Anu Bulusu
With organizations across various industries having to cough up massive fines for non-compliance, some are left to wonder whether the current approaches for achieving compliance simply don’t work.
Organizations are looking for a robust program that will enable them to manage compliance with regulations and internal policies, improve information security practices and streamline audits and remediation activities.
As regulations continue to mount, there is a constant barrage of new guidelines to adhere to, and new initiatives being pushed forth in order to mitigate risk. Needless to say, risk and compliance groups are finding it daunting to keep up. There is also the challenge of growing cyber security threats, further compounding the problem with compliance.
While there are a plethora of problems organizations face with current processes and tools, we will highlight 3 core challenges that we’ve witnessed across multiple industries and organizations:
Challenge 1
Many companies treat each regulation or framework as an independent set of controls, which leads to:
- Multiple Audits
- Redundant tests
- Repetitive evidence gathering
The solution
A centralized repository with a list of controls that map to all regulatory, compliance and operational requirements. This allows for “test once, comply many".
Challenge 2
Manually collecting compliance evidence, through manual assessments, walkthroughs or capturing screenshots. Relying heavily on the tribal knowledge present within the information security team takes a lot of time, and is mostly managed through spreadsheets or email.

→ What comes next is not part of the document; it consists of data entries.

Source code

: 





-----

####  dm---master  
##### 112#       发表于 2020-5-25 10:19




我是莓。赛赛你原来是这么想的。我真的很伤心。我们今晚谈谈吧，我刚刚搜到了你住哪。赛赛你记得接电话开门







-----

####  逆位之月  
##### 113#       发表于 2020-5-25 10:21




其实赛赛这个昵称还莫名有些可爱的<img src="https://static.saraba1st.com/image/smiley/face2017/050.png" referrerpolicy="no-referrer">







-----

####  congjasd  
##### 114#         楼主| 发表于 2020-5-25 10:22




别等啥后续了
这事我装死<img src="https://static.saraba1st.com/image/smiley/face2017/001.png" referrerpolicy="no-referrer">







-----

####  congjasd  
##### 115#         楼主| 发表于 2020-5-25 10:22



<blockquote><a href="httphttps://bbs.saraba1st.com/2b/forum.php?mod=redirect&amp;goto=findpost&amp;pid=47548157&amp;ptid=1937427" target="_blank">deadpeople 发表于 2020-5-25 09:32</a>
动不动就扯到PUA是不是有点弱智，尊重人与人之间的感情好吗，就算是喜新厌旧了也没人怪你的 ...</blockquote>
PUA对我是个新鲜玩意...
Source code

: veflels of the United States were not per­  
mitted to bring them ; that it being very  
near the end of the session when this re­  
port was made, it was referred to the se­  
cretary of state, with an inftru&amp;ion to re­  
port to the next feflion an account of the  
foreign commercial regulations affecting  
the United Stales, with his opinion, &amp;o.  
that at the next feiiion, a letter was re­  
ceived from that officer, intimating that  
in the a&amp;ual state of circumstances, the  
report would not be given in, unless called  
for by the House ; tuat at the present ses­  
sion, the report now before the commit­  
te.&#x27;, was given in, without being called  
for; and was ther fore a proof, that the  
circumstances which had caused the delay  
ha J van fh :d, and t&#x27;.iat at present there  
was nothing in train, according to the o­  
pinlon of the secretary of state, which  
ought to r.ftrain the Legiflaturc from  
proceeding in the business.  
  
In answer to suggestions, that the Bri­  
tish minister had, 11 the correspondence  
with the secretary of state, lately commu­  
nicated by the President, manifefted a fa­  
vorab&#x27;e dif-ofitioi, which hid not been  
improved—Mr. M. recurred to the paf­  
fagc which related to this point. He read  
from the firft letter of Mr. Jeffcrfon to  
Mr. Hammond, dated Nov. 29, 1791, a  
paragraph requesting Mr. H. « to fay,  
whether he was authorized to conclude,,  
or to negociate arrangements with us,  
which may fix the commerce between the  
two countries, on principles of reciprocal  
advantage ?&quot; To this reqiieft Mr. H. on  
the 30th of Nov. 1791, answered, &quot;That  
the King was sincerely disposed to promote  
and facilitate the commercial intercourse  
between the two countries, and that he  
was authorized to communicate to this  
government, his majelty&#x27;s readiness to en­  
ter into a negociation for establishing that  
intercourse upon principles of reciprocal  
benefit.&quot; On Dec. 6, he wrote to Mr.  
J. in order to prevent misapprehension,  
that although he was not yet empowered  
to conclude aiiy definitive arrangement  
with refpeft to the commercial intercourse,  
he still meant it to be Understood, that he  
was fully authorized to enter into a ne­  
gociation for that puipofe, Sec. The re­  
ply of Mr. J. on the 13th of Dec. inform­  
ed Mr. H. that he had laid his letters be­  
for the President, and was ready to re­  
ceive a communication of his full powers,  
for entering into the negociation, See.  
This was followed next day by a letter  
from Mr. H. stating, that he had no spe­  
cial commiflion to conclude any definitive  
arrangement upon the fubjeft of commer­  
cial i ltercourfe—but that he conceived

This leads to version control issues and several times evidence cannot be repurposed for other audits, or even reproduced.
The solution
Risk-based, workflow driven control testing, with automated evidence collection wherever possible. INRY clients have leveraged ServiceNow for multiple formats of evidence collection, including basic and advanced indicators pulling data from the CMDB, Attestations and Assessments, and data certification techniques.
Challenge 3
Tracking audit observations and remediation activities to closure and managing risk exceptions.
The Solution
- Logging audit observations
- Generating tasks for remediation
- Workflow driven remediation management
ServiceNow Audit Management for GRC challenges:
The ServiceNow® GRC Audit Management application provides a centralized process for internal audit teams to automate the complete audit life cycle. Project driven audits allow auditors to quickly scope engagements, conduct fieldwork, collect control evidence, and track audit observations.
INRY clients have leveraged ServiceNow Audit Management to log observations and track remediation activities using control tasks. A lot of remediation activities are actually carried out by the Service Management teams, and if they're using ServiceNow ITSM, then it gives them a central location for all tasks, embedding controls into the Service Management processes.
- Service Management and Risk Management share common automated processes and workflow engine
- Assign and track work associated with evidence and remediation tasks
- Design, track, and report on audit activities
- Single System of Record enables integrated checks and balances to ensure controls, service objectives, and operational integrity are achieved.
- Many ServiceNow applications in the ITSM, ITOM, and ITBM already have elements of managing risk.